● Work instruction:
Please transcribe exactly, and only, the lines of the data below between the line holding "9: (169, 35, 9.63)" and the line holding "22: (563, 394, 3.15)", inclusive.

Record excerpts Block Start

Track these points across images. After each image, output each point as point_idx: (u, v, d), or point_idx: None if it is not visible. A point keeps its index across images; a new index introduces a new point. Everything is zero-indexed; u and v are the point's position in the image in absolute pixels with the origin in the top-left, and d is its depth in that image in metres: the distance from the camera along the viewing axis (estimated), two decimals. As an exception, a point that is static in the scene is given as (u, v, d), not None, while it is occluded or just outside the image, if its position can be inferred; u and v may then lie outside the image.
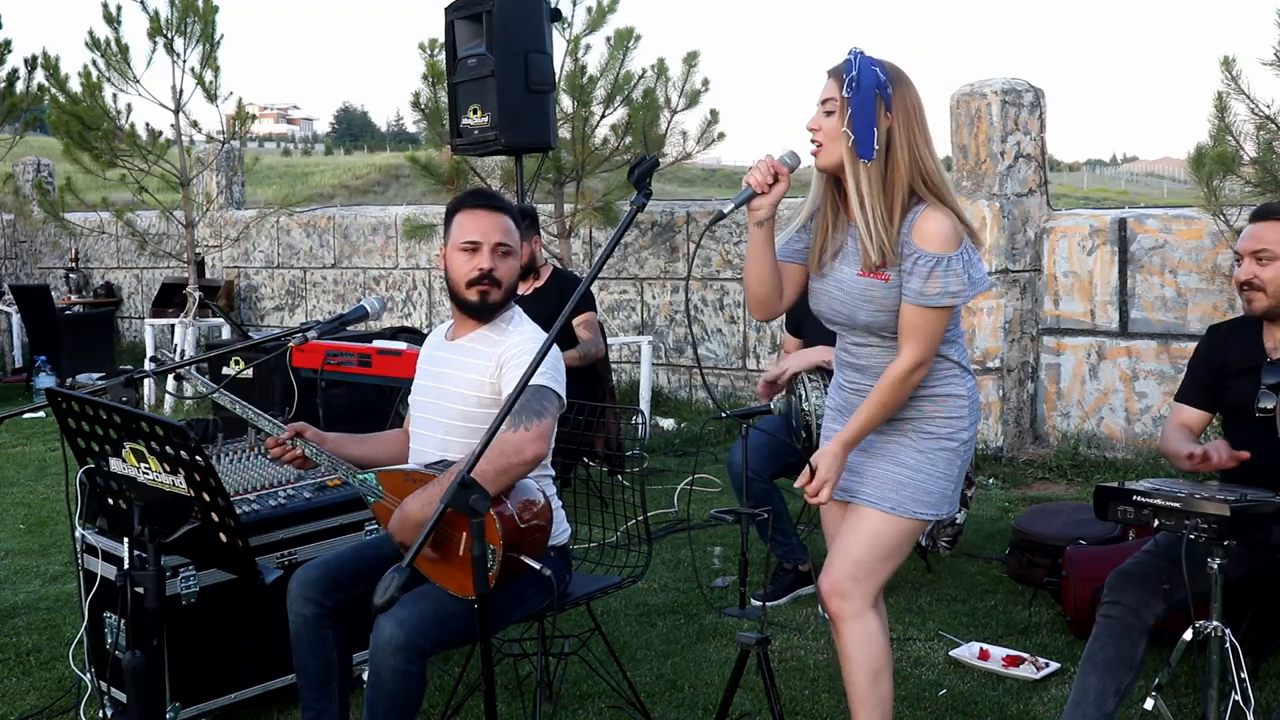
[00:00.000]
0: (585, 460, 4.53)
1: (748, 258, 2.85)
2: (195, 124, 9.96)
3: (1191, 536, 2.86)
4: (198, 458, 2.44)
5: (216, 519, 2.54)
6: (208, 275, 11.94)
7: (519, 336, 3.21)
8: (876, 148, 2.70)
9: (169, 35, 9.63)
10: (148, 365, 3.43)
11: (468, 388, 3.19)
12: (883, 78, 2.71)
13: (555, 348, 3.16)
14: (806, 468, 2.83)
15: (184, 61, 9.72)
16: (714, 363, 8.82)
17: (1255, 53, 5.67)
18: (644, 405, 8.25)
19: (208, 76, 9.74)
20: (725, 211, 2.73)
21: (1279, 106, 5.73)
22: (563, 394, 3.15)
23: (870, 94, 2.69)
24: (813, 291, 2.92)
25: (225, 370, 6.09)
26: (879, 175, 2.72)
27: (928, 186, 2.74)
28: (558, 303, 5.46)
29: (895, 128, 2.72)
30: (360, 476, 3.14)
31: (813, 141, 2.79)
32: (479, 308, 3.22)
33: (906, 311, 2.74)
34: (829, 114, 2.75)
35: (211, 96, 9.79)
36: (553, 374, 3.12)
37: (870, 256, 2.73)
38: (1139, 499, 3.01)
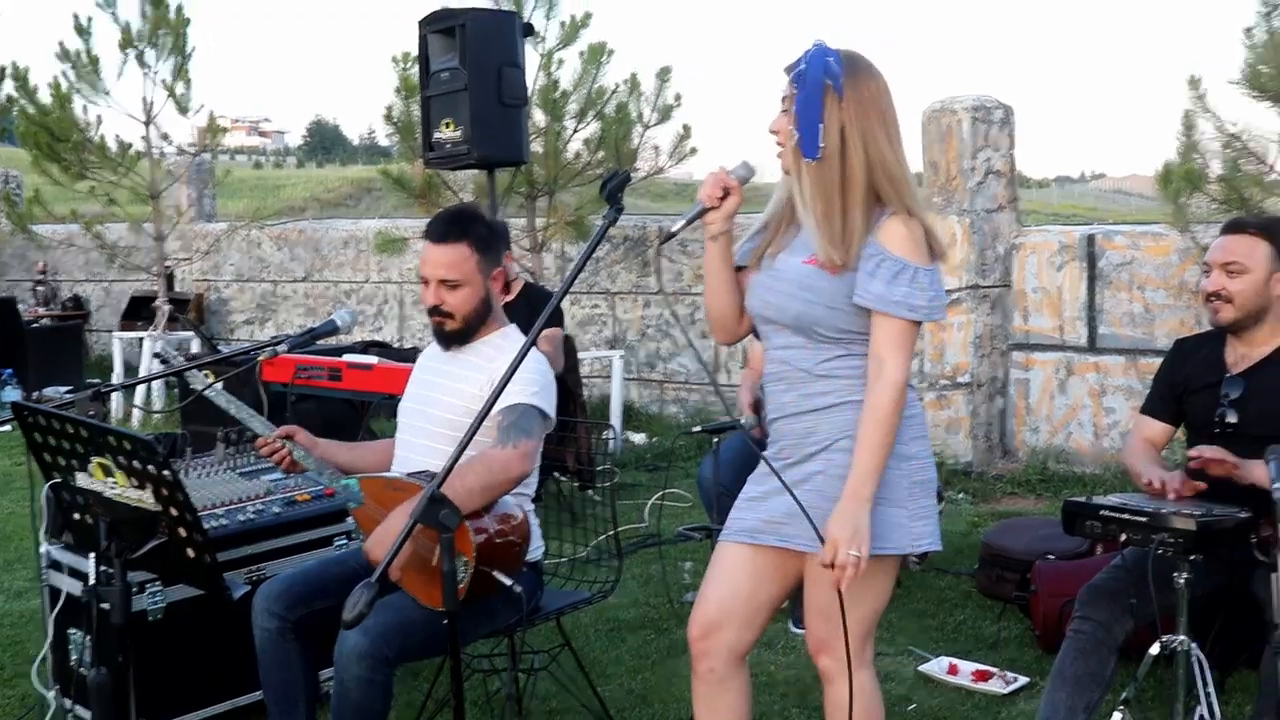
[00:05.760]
0: (556, 475, 4.53)
1: (705, 274, 2.66)
2: (166, 136, 9.89)
3: (1159, 551, 2.88)
4: (165, 472, 2.42)
5: (184, 534, 2.52)
6: (177, 288, 11.86)
7: (513, 354, 3.22)
8: (823, 145, 2.43)
9: (140, 47, 9.56)
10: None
11: (457, 397, 3.21)
12: (836, 68, 2.44)
13: (550, 369, 3.22)
14: (826, 547, 2.44)
15: (155, 74, 9.64)
16: (685, 378, 8.83)
17: (1222, 72, 5.73)
18: (615, 420, 8.24)
19: (179, 89, 9.67)
20: (673, 230, 2.47)
21: (1245, 124, 5.80)
22: (552, 414, 3.19)
23: (818, 87, 2.43)
24: (749, 287, 2.65)
25: (194, 385, 6.05)
26: (824, 177, 2.45)
27: (891, 185, 2.47)
28: (528, 317, 5.44)
29: (848, 123, 2.44)
30: (344, 482, 3.15)
31: (777, 145, 2.55)
32: (437, 334, 3.31)
33: (877, 323, 2.47)
34: (785, 113, 2.51)
35: (183, 109, 9.72)
36: (543, 394, 3.16)
37: (819, 257, 2.49)
38: (1106, 514, 3.03)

Record excerpts Block End

● Answer:
9: (169, 35, 9.63)
10: (148, 365, 3.43)
11: (468, 388, 3.19)
12: (883, 78, 2.71)
13: (555, 348, 3.16)
14: (806, 468, 2.83)
15: (184, 61, 9.72)
16: (714, 363, 8.82)
17: (1255, 53, 5.67)
18: (644, 405, 8.25)
19: (208, 76, 9.74)
20: (725, 211, 2.73)
21: (1279, 106, 5.73)
22: (563, 394, 3.15)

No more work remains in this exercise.